Here's a clock that is also consistent, but in a different epoch - 12 hours offset from the correct time. How would you determine whether this clock is accurate?

Graph of a clock in the wrong epoch

I confess: I cheated on this one and used the same graph as the first clock. With a wall clock or wristwatch there's no way to work out which epoch it is in, unless it also has an am/pm indicator and calendar.

Offset - difference from the real time

Now if we keep using graphs like this to represent time it won’t be very helpful, because time keeps marching on, and so all of the graphs would be small variations on “up and to the right”. So instead we usually graph time using offsets, which are shown in the graphs below.

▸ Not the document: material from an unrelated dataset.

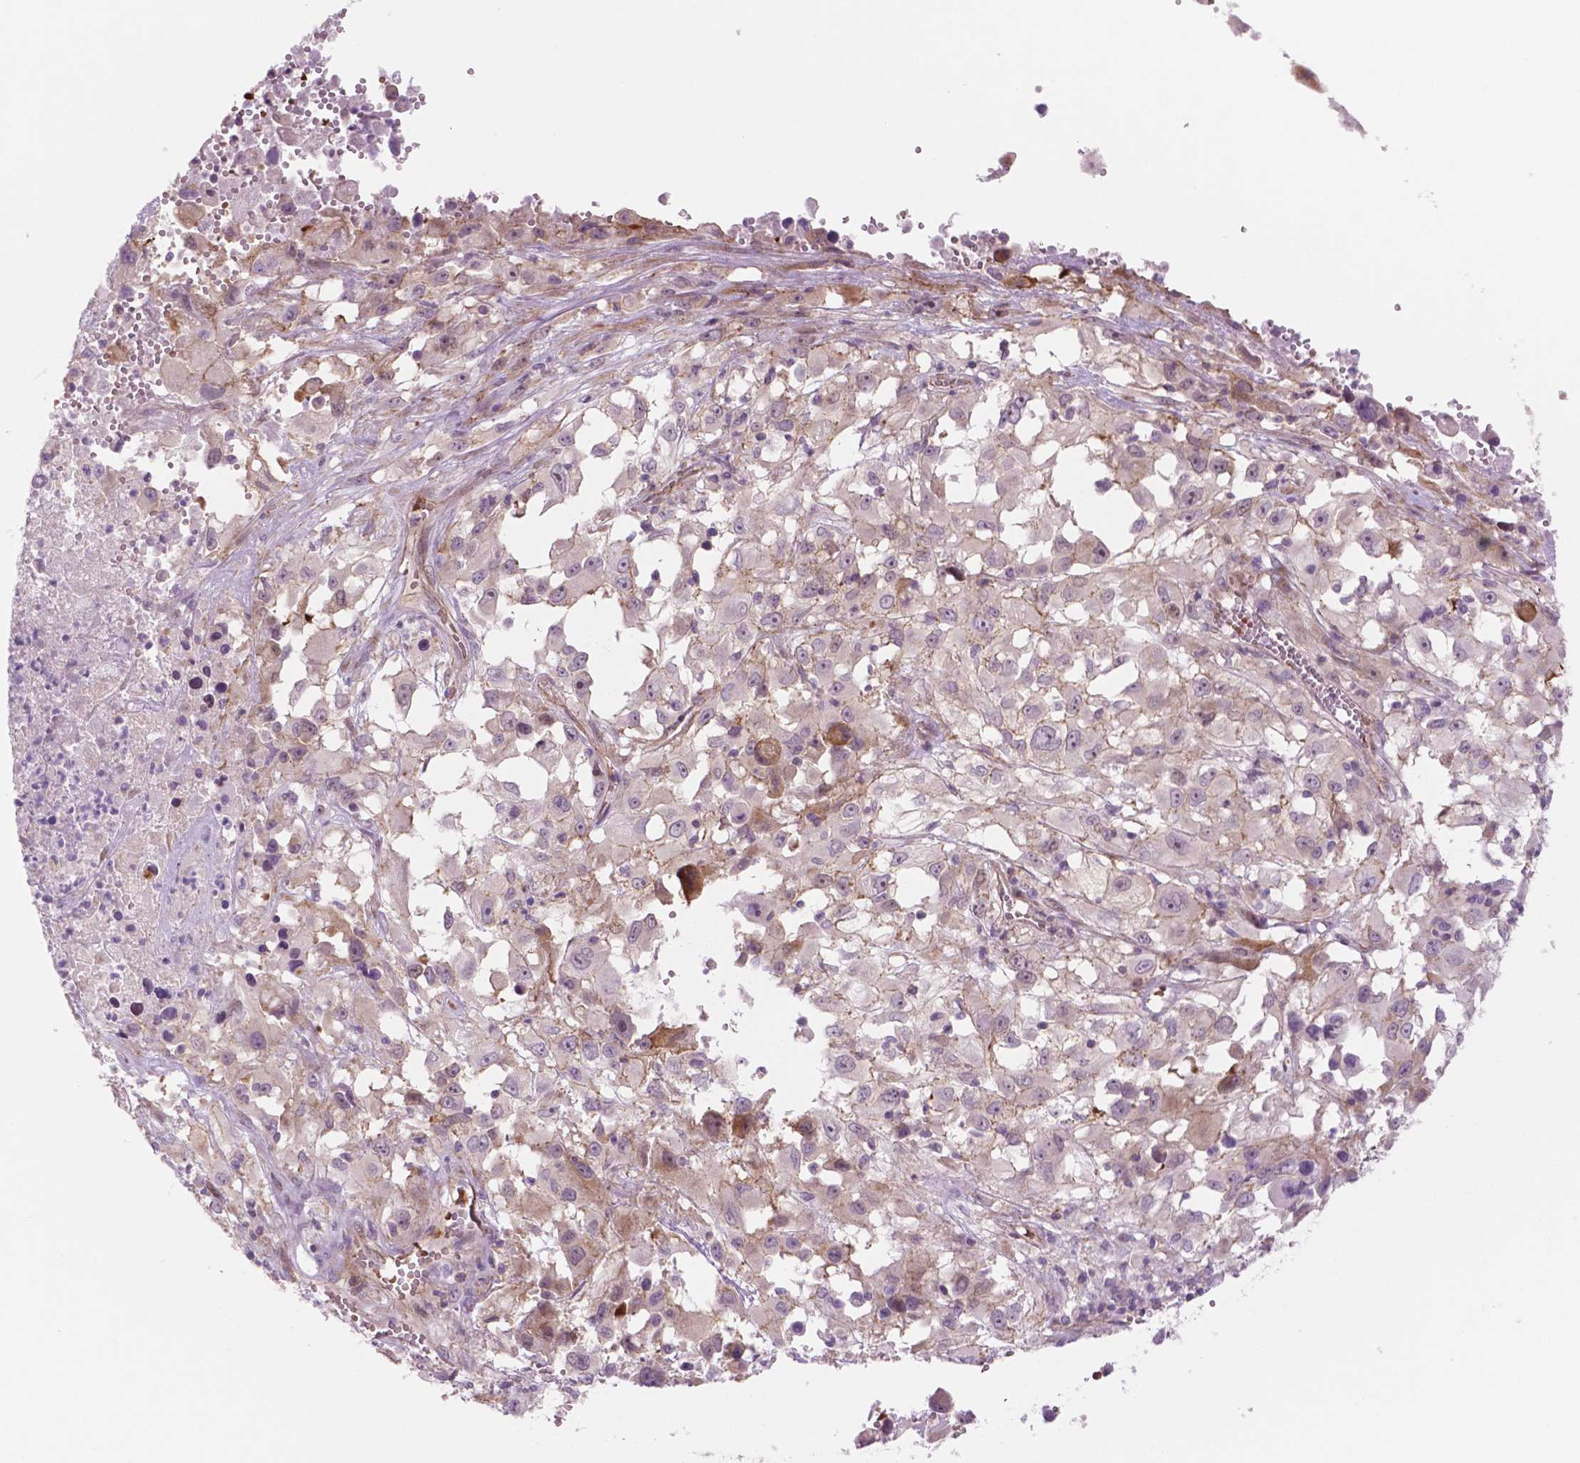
{"staining": {"intensity": "weak", "quantity": "25%-75%", "location": "cytoplasmic/membranous"}, "tissue": "melanoma", "cell_type": "Tumor cells", "image_type": "cancer", "snomed": [{"axis": "morphology", "description": "Malignant melanoma, Metastatic site"}, {"axis": "topography", "description": "Soft tissue"}], "caption": "An image of human melanoma stained for a protein demonstrates weak cytoplasmic/membranous brown staining in tumor cells.", "gene": "RND3", "patient": {"sex": "male", "age": 50}}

The offset is just the time it says on the clock we’re measuring, minus the real time. So ideally that number should always be zero - a positive offset means our clock runs fast, and a negative offset means our clock runs slow. Here's what our fast and slow clock offsets look like in graphical form:

Offset graph of fast, slow, and accurate clocks

As you can see, our consistently fast clock (purple) keeps getting further and further ahead of the real time, and our consistently slow clock (green) lags further and further behind.

Surprisingly, our inconsistent clocks stay somewhat closer to zero, because some of their random jumps are negative:

Offset graph of inconsistent clocks

The End of the Beginning

That's the end of part 1 of this series. Hopefully you've begun to think about time in a new light. In part 2 we'll get more practical and talk about the implementations of time on real computers.